The President can authorize the use of U.S. troops but cannot declare war without the approval of Congress. He also cannot pay for a war without the approval of Congress.

Chief of State

The President is the head of the government. He represents the nation and serves as its most visible leader. The President has sometimes used that power to call for a national day of fasting and prayer.

Chief Executive

The President nominates jurists for the federal bench and Supreme Court. Since the Supreme Court justices interpret the Constitution, the President’s appointees can change the nation.

Chief Diplomat

The President can negotiate treaties, but they must be ratified by two-thirds of the Senate. With the help of his advisers, the President sets the foreign policy for the nation.

Chief Legislator

The President can sign the legislation brought to him by Congress, or he can veto that legislation. Congress has the power to override a veto with a two-thirds vote. The President is responsible for the execution and enforcement of the laws created by Congress. The President can pardon someone charged with a federal crime, except in cases of impeachment.

Chief of Party

The President is the leader of his political party. George Washington advised us not to succumb to faction or party, but John Adams was a member of the Federalist party, and Thomas Jefferson and James Madison helped organize the Democratic-Republican party. Presidents have been party leaders ever since.

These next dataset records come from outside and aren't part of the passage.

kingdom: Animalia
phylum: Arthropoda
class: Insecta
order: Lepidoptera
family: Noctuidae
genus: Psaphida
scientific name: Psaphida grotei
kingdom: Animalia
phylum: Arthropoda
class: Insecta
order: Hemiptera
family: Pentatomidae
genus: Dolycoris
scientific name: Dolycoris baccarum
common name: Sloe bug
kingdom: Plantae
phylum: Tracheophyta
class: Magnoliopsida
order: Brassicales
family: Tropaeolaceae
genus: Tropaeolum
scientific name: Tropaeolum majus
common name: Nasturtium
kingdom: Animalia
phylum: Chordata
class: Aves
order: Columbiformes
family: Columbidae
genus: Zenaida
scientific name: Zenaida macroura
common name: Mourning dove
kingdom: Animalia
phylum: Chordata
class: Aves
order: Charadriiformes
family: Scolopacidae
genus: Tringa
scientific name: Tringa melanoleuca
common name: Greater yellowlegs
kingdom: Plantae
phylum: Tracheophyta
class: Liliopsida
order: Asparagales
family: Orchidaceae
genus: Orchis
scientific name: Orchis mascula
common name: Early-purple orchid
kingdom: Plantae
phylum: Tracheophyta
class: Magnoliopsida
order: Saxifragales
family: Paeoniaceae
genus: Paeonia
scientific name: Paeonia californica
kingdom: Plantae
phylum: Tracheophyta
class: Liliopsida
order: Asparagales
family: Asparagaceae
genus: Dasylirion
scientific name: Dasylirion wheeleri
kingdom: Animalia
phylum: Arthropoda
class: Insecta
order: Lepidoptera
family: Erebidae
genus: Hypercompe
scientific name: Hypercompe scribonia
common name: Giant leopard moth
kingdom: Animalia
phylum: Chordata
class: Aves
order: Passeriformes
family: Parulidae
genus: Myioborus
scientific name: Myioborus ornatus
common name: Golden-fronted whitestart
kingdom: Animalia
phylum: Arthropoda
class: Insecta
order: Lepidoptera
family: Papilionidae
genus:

Chief Guardian of the Economy

One purpose of the government, according to the Constitution, is to “promote the general welfare.” That is interpreted today to mean that the President should make sure conditions are such that the economy prospers.

Day-to-Day Activities

Some of the things a President may do on any given day: greet visitors to the White House, read reports from the Federal Bureau of Investigation, travel to a foreign country for a diplomatic meeting, inspect armed forces, make a speech before Congress, speak at a rally for a party nominee, meet with economic advisers about unemployment issues and award medals to veterans.